Gretchen Carlson Encourages Women to "Document" Sexual Harassment in Emotional '20/20' Interview

Gretchen Carlson 20/20 Screengrab - H 2016

"I don't think we should judge women if they have waited because look at how we react to women when they finally do come forward," said Carlson. "They're accused of making it up."

Former Fox News anchor Gretchen Carlson appeared on Friday's episode of ABC's 20/20 in her first TV interview since becoming the center of a media firestorm after coming forward with sexual-assault claims against Roger Ailes.

In a sit-down with ABC News' Amy Robach, Carlson opened up about numerous accounts of harassment she experienced while starting out in the field of television news as a former Miss America.

She recalled being sexually assaulted by a photographer, who inappropriately touched her while fastening a mic onto her blouse, just months after landing a job at a TV station.

"I'd only been at this job for a few months. I didn't want to cause any waves," she told Robach when she was asked why she didn't report the incident. She admitted she feared she would be seen as a "troublemaker" rather than a "whistleblower."

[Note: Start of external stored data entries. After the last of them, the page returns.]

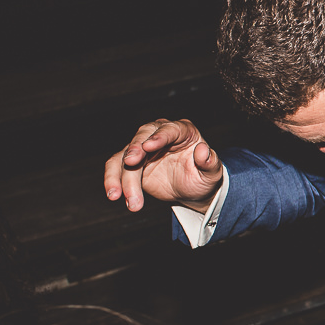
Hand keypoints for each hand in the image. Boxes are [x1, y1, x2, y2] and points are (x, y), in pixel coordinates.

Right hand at [102, 118, 222, 212]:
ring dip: (120, 175)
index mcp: (182, 131)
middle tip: (131, 163)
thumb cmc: (204, 177)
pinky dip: (112, 180)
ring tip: (118, 195)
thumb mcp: (212, 173)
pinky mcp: (131, 163)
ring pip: (125, 155)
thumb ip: (210, 162)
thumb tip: (203, 151)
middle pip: (142, 137)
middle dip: (135, 149)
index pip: (169, 130)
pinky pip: (116, 168)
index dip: (159, 137)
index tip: (149, 147)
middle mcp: (160, 135)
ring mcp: (143, 148)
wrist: (192, 189)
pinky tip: (114, 194)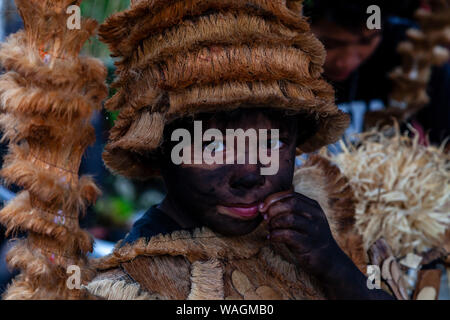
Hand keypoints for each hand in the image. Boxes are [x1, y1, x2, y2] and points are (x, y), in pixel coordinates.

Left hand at [260, 191, 393, 299]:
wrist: (329, 261)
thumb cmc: (309, 238)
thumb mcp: (303, 220)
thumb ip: (288, 211)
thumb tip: (263, 206)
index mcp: (313, 206)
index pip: (291, 195)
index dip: (273, 199)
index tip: (262, 207)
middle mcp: (316, 215)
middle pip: (290, 203)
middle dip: (273, 209)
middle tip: (265, 218)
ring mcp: (314, 230)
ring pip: (289, 218)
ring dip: (274, 223)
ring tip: (269, 228)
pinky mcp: (309, 244)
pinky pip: (288, 235)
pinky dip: (275, 235)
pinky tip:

Carlson noted that women who wait to come forward with their claims shouldn't be judged or doubted.

"I don't think we should judge women if they have waited because look at how we react to women when they finally do come forward," said Carlson. "They're accused of making it up. We have to make it a safer environment so that it's no longer 'He said, she said,' but maybe just 'She said.'"

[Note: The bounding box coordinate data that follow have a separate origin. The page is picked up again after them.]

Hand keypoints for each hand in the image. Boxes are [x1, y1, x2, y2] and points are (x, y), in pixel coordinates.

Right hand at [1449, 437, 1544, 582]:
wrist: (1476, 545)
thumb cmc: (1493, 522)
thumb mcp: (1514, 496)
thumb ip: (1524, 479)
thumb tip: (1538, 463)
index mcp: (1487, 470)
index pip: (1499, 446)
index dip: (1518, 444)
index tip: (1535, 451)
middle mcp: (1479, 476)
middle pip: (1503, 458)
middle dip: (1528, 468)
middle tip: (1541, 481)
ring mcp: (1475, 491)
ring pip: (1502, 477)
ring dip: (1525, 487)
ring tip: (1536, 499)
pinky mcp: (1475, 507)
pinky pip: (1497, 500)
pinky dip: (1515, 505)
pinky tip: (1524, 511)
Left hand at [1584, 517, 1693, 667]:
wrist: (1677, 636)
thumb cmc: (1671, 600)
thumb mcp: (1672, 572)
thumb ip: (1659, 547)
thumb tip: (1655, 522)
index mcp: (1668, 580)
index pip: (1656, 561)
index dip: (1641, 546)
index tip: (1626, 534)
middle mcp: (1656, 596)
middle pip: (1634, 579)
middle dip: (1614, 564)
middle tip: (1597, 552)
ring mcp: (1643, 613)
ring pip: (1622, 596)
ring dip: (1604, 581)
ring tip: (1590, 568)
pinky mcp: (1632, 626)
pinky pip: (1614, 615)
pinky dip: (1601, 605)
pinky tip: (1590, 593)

In the middle of the interview, Carlson stopped to directly ask Robach if she had ever been sexually harassed, to which Robach replied, "I have."

The former Fox News personality took issue with the theory that certain women are more vulnerable to these experiences and that "stronger" women are able to move on to another job.

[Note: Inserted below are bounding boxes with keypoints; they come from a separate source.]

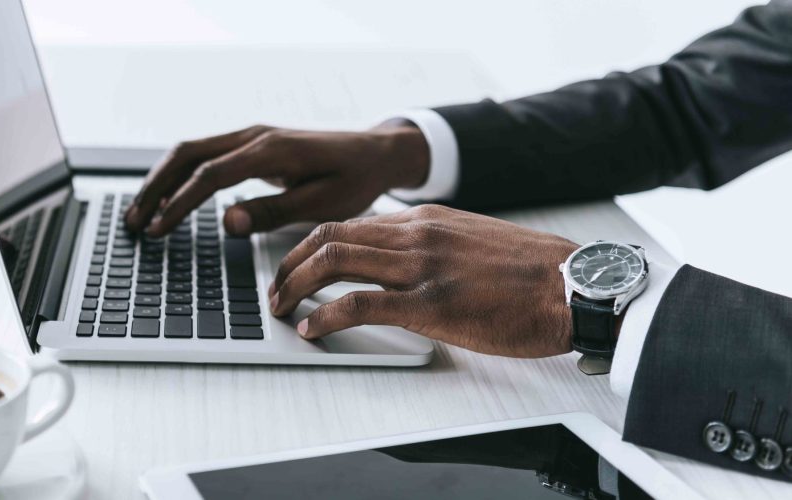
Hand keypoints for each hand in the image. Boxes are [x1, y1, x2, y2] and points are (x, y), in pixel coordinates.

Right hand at [124, 120, 429, 236]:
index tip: (157, 230)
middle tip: (134, 223)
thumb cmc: (354, 179)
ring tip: (141, 213)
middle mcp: (253, 136)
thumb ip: (273, 212)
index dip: (178, 204)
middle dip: (155, 188)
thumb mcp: (322, 204)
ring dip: (161, 180)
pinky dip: (178, 175)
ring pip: (189, 151)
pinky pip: (203, 154)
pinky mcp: (250, 144)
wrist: (375, 153)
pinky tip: (167, 198)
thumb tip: (227, 222)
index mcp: (269, 150)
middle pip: (186, 154)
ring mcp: (250, 136)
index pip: (208, 176)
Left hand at [270, 205, 579, 357]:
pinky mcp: (429, 303)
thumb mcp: (475, 240)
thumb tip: (405, 260)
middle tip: (277, 289)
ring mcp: (420, 266)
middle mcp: (416, 234)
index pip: (351, 222)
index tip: (298, 266)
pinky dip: (324, 317)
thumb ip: (436, 244)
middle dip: (291, 263)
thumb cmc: (534, 272)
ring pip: (333, 261)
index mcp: (426, 219)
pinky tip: (312, 330)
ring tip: (282, 309)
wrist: (576, 286)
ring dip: (295, 286)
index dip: (313, 245)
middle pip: (329, 235)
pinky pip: (357, 304)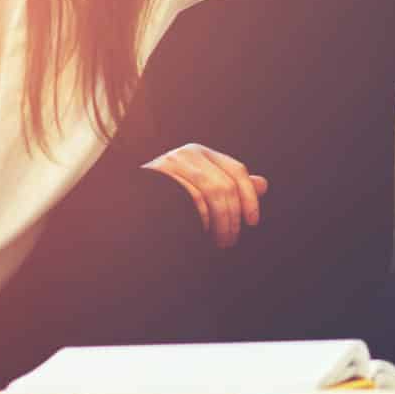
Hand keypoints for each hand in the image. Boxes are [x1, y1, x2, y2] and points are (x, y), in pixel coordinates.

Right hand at [144, 142, 268, 249]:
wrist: (131, 201)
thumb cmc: (170, 196)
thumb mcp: (205, 186)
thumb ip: (232, 185)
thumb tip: (263, 184)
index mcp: (203, 153)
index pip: (237, 171)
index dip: (250, 197)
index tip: (252, 222)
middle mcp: (189, 153)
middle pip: (226, 186)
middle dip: (233, 216)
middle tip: (231, 239)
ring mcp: (173, 164)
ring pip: (210, 195)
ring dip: (220, 222)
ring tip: (221, 241)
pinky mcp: (159, 178)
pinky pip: (190, 201)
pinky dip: (201, 220)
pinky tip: (202, 233)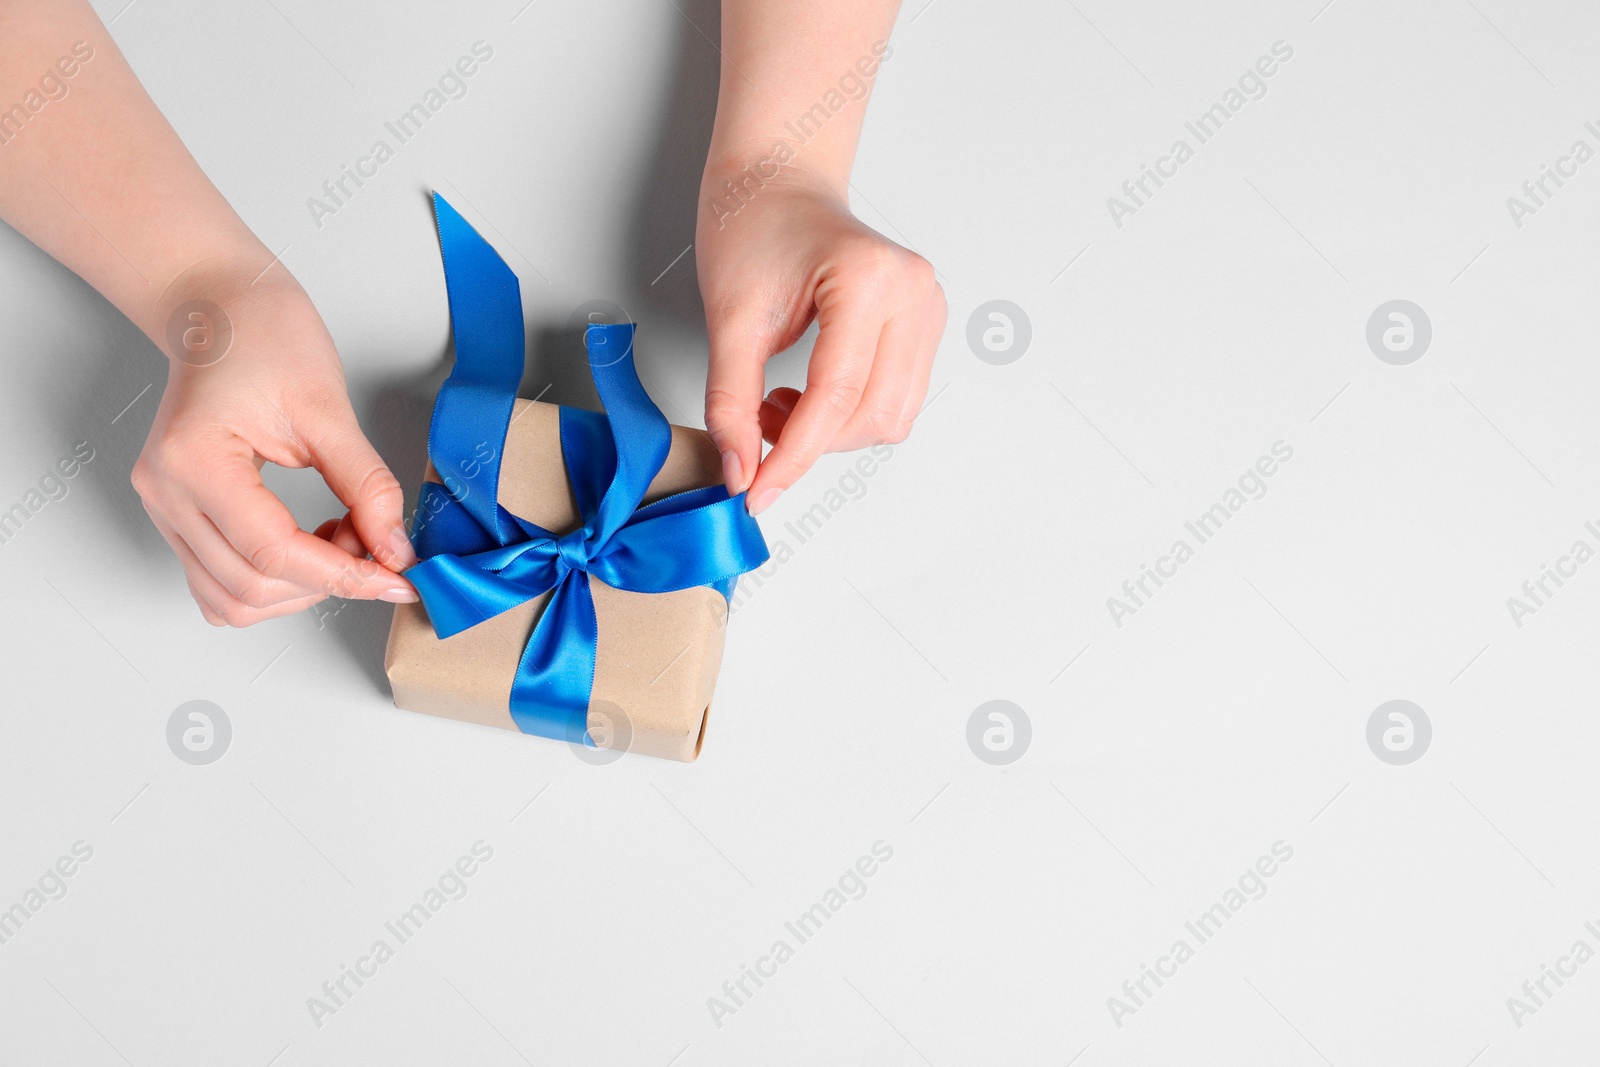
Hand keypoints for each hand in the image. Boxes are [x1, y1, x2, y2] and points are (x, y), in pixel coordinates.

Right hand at [132, 262, 417, 625]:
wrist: (222, 309)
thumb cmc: (265, 336)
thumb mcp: (330, 408)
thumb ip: (366, 485)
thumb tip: (395, 549)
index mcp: (194, 461)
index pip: (273, 553)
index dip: (345, 575)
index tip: (396, 577)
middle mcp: (167, 493)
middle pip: (252, 586)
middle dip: (327, 580)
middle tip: (375, 541)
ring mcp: (164, 508)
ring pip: (233, 599)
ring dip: (299, 589)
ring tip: (342, 536)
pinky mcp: (178, 514)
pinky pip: (220, 583)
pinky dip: (271, 583)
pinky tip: (308, 544)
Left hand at [697, 174, 945, 513]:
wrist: (777, 183)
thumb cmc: (753, 225)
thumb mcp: (729, 318)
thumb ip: (732, 402)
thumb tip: (740, 471)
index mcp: (870, 279)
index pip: (837, 397)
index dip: (793, 456)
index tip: (756, 492)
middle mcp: (914, 293)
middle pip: (873, 416)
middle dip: (812, 442)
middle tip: (756, 424)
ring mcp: (928, 309)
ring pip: (892, 418)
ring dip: (832, 432)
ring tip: (778, 403)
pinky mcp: (925, 326)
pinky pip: (896, 400)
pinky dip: (849, 415)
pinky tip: (809, 394)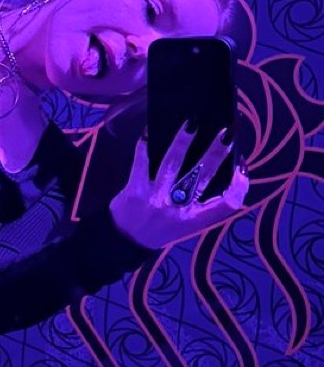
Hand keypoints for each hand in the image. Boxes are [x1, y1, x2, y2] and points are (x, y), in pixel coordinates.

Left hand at [109, 124, 250, 248]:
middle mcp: (178, 210)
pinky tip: (148, 131)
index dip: (239, 186)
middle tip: (227, 132)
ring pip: (172, 166)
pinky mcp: (134, 192)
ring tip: (191, 123)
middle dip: (216, 153)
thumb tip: (207, 160)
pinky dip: (144, 146)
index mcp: (195, 219)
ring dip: (182, 143)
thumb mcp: (183, 224)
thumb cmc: (159, 228)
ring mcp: (156, 200)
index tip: (242, 166)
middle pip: (202, 178)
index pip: (227, 205)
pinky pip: (140, 164)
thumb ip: (196, 202)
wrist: (124, 243)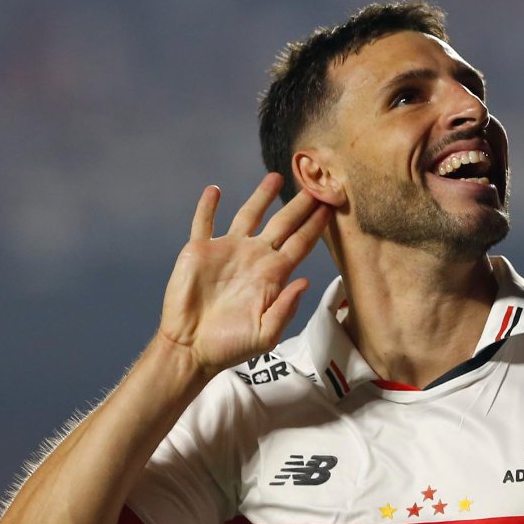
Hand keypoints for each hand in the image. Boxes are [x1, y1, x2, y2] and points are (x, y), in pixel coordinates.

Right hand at [158, 173, 330, 375]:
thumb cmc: (231, 346)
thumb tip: (306, 281)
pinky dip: (208, 206)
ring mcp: (227, 251)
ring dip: (261, 196)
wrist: (193, 347)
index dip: (315, 225)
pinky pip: (204, 222)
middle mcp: (254, 258)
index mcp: (273, 275)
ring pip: (248, 215)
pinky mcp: (200, 251)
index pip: (300, 243)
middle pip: (282, 223)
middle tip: (316, 182)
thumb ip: (286, 308)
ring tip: (276, 176)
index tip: (331, 205)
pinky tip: (215, 191)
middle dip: (298, 204)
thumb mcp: (266, 334)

"I consider myself to be a pretty damn strong woman, and finding another job is not a realistic way to solve this problem," she said. "Women should not have to face this in the workplace, period."

She encouraged other women facing compromising situations to "document" their experiences and noted that oftentimes evidence is needed. She added, "We, as a country, have to come up with a solution for every one of them. That's what I hope to at least start the discussion on."

At one point, Carlson got emotional as she read letters other women had written to thank her for taking a stand against Ailes.

"We women need more women like you to speak up about this injustice," one letter read.

Carlson shed tears as she read another, written by a father: "I can point my daughter to you and tell her, 'You see what this woman did? It takes courage, but this is what you must do.' So, thank you. And if possible, I can only hope that sharing this part of your life story will encourage others to stand up."

When asked by Robach whether she believed she had ultimately won the battle against Ailes, Carlson said she couldn't say for certain, but "I hope I've helped other women to win."

Carlson was the first woman to publicly accuse Ailes of harassment. She filed a lawsuit against her former boss back in July, asserting she was let go at the network as retaliation for rebuffing his requests for sexual favors. The suit ended in a $20 million settlement in September.

Since then, multiple former Fox News employees have similarly spoken out about the ex-network chief, claiming he made inappropriate sexual advances in the workplace. One of his accusers, former director of booking Laurie Luhn, also shared her story on Friday's 20/20.